→ **DATA SHOWN**:
....

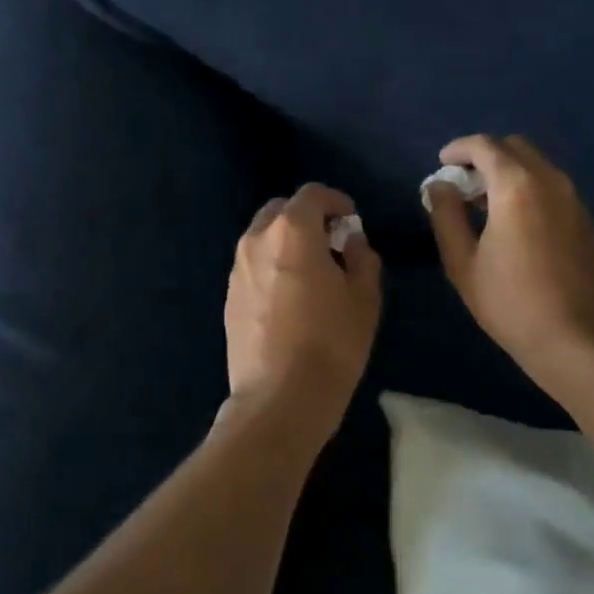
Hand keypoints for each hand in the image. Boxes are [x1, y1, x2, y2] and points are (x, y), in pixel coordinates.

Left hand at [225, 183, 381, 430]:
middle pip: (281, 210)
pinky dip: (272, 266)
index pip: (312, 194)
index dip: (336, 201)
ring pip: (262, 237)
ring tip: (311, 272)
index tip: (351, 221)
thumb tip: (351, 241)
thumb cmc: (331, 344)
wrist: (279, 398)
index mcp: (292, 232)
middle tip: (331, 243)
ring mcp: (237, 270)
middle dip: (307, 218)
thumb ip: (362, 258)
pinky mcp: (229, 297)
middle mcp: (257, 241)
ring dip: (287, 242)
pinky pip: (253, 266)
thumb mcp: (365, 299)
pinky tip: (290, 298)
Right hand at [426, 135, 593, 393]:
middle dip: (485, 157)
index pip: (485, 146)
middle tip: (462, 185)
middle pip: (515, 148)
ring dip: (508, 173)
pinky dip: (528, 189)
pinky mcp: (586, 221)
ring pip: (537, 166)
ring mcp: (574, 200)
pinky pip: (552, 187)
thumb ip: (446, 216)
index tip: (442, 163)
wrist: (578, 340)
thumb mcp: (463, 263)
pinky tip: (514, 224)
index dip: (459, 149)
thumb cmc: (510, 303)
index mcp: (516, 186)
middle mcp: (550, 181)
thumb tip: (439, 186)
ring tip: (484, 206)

....

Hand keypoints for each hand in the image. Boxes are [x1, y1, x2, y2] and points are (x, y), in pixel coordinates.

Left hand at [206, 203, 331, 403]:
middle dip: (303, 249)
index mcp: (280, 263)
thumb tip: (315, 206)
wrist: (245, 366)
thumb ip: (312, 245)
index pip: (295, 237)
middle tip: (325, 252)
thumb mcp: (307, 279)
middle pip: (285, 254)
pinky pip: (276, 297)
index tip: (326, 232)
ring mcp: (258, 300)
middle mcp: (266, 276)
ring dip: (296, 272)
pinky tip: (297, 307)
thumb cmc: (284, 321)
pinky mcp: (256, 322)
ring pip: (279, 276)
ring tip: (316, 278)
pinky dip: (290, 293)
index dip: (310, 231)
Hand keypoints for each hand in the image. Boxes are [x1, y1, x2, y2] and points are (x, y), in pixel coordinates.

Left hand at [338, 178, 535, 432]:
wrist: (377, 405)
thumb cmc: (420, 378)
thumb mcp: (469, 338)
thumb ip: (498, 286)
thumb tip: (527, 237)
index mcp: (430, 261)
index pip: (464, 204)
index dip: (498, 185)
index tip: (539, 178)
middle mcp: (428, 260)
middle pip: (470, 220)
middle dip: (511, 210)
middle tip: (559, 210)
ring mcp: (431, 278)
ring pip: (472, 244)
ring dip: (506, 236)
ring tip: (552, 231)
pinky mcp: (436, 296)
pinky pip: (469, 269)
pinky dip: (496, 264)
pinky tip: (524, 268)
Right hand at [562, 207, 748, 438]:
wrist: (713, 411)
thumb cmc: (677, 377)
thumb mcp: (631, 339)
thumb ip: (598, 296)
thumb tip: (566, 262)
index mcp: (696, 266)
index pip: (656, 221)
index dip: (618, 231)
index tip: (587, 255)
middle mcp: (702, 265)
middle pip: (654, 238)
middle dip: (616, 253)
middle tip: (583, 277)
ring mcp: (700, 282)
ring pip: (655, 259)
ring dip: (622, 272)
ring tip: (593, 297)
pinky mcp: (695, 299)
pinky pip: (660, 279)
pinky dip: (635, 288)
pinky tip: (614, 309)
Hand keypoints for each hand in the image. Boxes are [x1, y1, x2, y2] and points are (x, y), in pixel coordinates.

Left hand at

....

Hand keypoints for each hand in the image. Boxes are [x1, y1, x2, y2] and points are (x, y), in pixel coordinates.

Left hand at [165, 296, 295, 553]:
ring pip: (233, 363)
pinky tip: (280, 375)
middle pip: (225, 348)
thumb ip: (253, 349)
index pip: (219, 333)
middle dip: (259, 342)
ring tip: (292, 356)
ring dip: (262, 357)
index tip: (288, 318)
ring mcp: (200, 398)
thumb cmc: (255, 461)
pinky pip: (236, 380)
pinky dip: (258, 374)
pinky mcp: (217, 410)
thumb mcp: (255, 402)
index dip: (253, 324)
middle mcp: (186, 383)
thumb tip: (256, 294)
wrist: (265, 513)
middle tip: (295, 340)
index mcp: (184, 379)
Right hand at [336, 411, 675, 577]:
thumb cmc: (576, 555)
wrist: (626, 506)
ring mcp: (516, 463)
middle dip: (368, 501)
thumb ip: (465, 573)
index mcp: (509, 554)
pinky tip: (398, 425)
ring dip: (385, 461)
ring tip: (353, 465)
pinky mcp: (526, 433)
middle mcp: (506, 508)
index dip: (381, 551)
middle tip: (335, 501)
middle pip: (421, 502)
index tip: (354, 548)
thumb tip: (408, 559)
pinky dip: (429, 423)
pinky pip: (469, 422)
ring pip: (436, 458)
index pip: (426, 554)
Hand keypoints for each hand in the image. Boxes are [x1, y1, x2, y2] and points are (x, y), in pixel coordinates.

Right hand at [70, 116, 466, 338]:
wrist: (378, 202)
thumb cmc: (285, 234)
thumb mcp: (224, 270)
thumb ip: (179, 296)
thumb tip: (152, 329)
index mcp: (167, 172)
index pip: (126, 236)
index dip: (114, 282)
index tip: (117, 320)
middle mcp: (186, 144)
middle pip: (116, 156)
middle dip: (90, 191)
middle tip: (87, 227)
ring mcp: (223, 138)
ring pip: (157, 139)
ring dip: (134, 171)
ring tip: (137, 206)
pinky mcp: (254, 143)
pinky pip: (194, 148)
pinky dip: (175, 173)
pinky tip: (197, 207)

....

→ **PROBLEM TO WORK ON**: Pull together all lines from the data that mention the word "Right".

→ **EXERCISE RESULT**:
Right hand at [426, 135, 593, 393]:
Right hand at [562, 207, 748, 438]:
Right hand at [336, 411, 675, 577]:
Right hand at [70, 116, 466, 338]:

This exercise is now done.